(Extracted data entries)
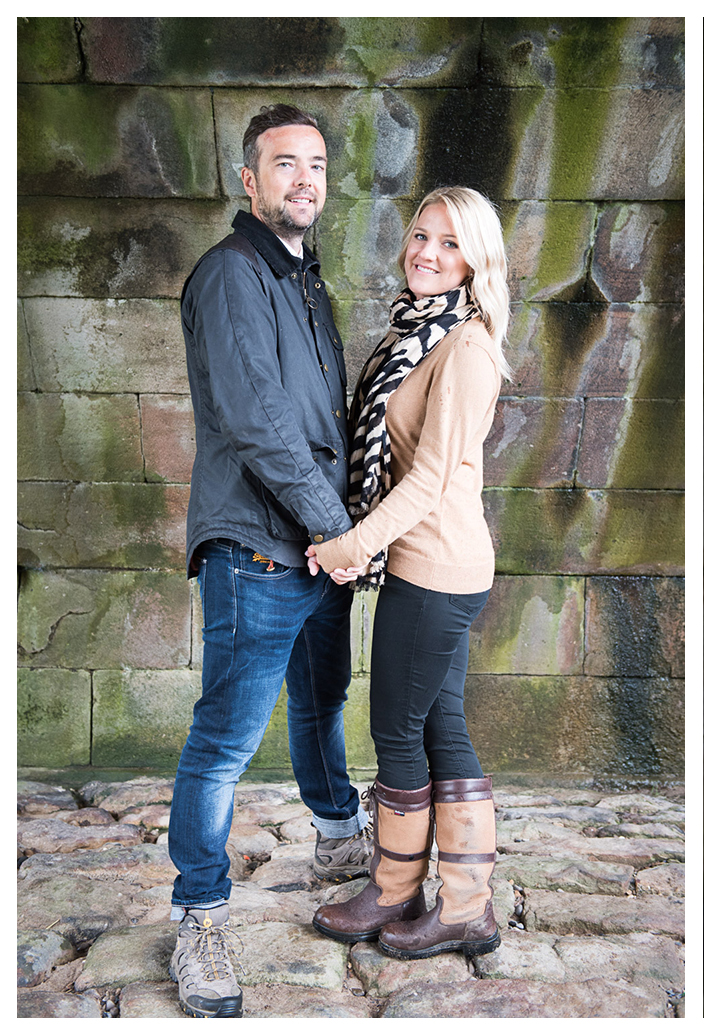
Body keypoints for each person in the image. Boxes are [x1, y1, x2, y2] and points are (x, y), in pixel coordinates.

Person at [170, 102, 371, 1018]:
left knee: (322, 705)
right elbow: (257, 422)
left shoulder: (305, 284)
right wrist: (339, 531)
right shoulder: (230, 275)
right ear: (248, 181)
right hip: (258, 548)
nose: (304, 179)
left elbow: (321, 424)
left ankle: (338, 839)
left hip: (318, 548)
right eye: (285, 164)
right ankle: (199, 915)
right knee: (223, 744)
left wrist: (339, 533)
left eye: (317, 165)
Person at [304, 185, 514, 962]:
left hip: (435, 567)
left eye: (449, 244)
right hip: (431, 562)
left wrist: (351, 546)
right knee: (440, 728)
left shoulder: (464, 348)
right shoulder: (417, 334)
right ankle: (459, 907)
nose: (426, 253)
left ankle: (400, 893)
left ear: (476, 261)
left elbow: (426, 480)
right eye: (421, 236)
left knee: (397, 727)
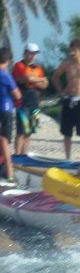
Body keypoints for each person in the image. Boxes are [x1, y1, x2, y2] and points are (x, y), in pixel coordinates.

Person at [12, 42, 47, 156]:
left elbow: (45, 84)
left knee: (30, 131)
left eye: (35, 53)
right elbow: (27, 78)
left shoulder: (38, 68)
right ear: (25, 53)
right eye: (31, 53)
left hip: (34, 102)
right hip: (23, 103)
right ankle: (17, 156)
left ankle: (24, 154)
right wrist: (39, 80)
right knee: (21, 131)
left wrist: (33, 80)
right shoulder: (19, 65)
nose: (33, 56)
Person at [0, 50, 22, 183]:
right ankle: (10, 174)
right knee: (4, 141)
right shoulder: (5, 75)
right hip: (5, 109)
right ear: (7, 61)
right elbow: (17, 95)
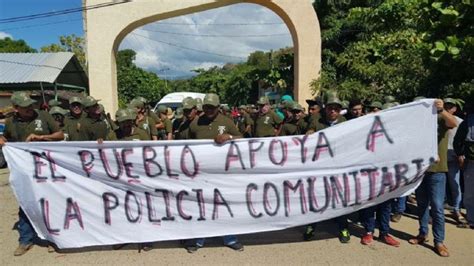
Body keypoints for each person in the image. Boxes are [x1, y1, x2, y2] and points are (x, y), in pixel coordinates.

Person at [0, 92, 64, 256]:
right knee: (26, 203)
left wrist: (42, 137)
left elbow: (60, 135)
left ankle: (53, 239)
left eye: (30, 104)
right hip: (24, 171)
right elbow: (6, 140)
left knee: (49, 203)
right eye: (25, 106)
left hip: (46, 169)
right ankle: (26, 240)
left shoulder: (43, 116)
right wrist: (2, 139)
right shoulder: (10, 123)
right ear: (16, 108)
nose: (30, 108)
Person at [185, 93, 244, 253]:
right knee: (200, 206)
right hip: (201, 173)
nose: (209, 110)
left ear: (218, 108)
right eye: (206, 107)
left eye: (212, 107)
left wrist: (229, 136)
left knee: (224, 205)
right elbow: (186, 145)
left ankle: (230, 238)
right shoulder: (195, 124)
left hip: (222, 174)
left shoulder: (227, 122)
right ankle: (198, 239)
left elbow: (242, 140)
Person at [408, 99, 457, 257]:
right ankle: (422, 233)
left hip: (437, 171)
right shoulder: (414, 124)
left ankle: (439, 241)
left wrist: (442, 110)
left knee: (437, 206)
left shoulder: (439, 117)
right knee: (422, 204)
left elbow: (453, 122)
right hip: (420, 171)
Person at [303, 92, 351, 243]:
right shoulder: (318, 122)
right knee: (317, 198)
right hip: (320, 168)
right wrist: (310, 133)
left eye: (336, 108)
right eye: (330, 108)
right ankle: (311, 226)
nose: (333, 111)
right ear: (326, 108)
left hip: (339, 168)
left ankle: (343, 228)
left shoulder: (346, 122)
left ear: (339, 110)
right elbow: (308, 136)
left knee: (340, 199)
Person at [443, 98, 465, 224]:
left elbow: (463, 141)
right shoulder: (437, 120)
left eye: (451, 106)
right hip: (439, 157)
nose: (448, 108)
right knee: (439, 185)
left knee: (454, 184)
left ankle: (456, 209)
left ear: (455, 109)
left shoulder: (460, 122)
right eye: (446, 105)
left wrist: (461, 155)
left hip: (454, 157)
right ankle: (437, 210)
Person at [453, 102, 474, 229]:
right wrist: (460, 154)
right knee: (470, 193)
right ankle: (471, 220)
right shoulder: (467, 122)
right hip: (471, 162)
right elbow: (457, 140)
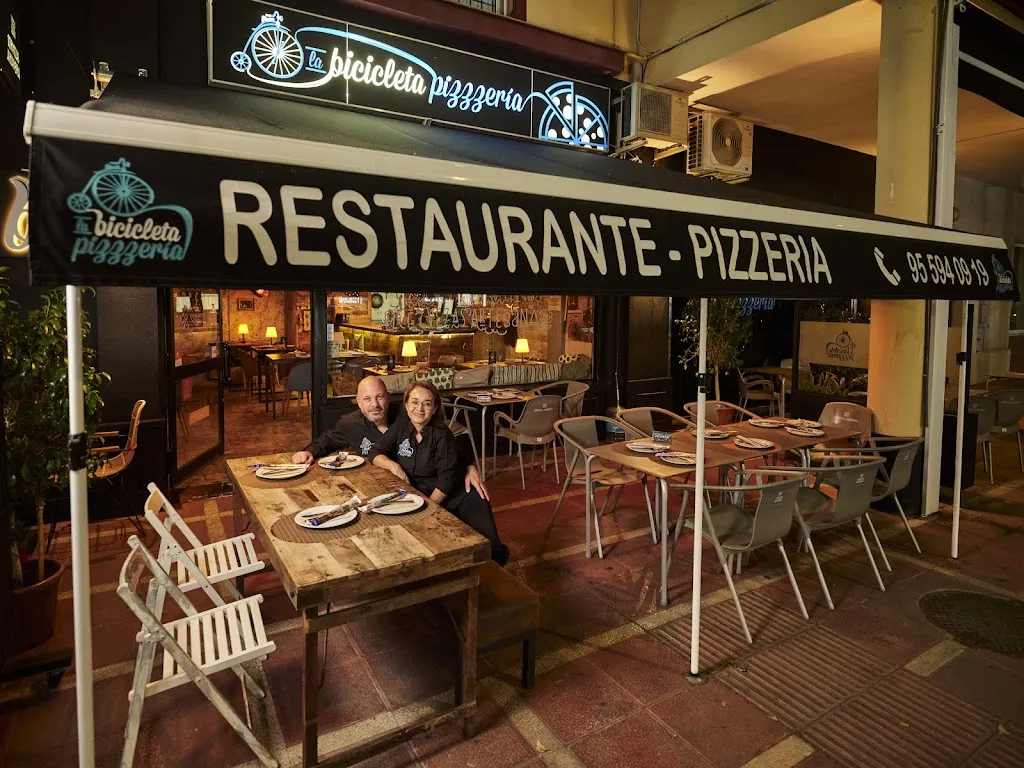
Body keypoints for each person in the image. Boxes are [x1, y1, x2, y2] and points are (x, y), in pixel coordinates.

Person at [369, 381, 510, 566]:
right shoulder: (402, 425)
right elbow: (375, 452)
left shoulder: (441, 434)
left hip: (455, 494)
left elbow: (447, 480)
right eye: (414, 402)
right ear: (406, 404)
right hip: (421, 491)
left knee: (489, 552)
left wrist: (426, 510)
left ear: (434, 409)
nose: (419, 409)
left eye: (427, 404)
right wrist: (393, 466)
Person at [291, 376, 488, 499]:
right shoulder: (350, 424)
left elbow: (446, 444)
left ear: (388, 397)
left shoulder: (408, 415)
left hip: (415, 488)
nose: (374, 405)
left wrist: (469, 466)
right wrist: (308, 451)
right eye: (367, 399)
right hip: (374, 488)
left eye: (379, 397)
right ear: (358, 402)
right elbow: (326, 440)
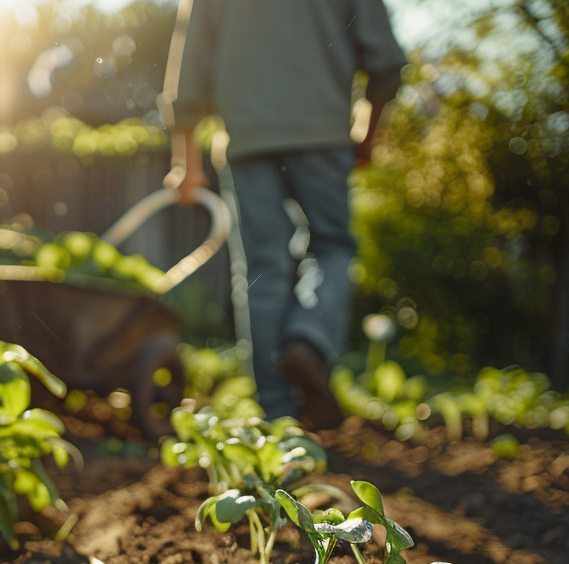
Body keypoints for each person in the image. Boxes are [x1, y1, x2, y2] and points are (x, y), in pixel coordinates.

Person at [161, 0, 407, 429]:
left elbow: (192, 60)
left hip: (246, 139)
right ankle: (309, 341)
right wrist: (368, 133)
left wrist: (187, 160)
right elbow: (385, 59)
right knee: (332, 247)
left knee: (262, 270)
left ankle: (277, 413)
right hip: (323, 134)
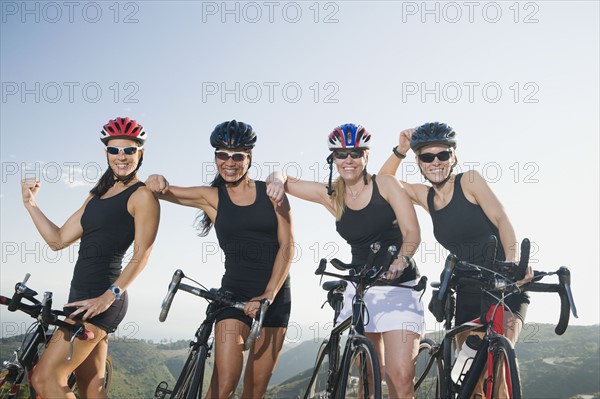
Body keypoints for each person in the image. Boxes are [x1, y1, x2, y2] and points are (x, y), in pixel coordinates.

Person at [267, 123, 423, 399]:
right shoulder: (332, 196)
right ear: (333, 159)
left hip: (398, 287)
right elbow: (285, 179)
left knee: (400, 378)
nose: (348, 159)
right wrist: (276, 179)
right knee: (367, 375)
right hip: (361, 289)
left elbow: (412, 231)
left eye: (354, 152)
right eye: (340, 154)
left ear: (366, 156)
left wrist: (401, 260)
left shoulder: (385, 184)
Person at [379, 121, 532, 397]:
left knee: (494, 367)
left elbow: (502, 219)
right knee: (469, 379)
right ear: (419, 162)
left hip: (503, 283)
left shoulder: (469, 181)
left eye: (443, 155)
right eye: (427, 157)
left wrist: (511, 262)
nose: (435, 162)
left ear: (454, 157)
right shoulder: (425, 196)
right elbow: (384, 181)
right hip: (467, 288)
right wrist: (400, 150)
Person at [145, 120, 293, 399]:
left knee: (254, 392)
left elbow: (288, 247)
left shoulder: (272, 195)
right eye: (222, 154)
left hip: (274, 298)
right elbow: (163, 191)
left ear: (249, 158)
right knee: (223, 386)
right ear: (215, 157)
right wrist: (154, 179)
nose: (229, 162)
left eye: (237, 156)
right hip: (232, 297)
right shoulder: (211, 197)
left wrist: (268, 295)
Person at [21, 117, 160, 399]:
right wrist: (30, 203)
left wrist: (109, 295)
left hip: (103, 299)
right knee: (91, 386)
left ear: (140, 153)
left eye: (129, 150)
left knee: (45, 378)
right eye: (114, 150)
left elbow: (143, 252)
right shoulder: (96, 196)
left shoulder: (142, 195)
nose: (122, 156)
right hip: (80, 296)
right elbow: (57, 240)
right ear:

■ YOUR INSTRUCTIONS
All lines above starting at the one with "left shoulder: (464, 348)" and ending at the one with "right ankle: (17, 156)", inclusive, are to be printed again exactly, with the pictures left out.

■ WRITTEN RESPONSE
left shoulder: (464, 348)
right shoulder: (417, 334)
right ankle: (459, 907)
nose: (426, 253)
left ankle: (400, 893)
left ear: (476, 261)
left elbow: (426, 480)
right eye: (421, 236)
left knee: (397, 727)
Body keypoints for each person in the image. Boxes are [x1, y1, x2, y2] and points are (x, y), in pixel coordinates.

Person at [12, 42, 47, 156]:
left elbow: (45, 84)
left knee: (30, 131)
left eye: (35, 53)
right elbow: (27, 78)
left shoulder: (38, 68)
right ear: (25, 53)
right eye: (31, 53)
left hip: (34, 102)
right hip: (23, 103)
right ankle: (17, 156)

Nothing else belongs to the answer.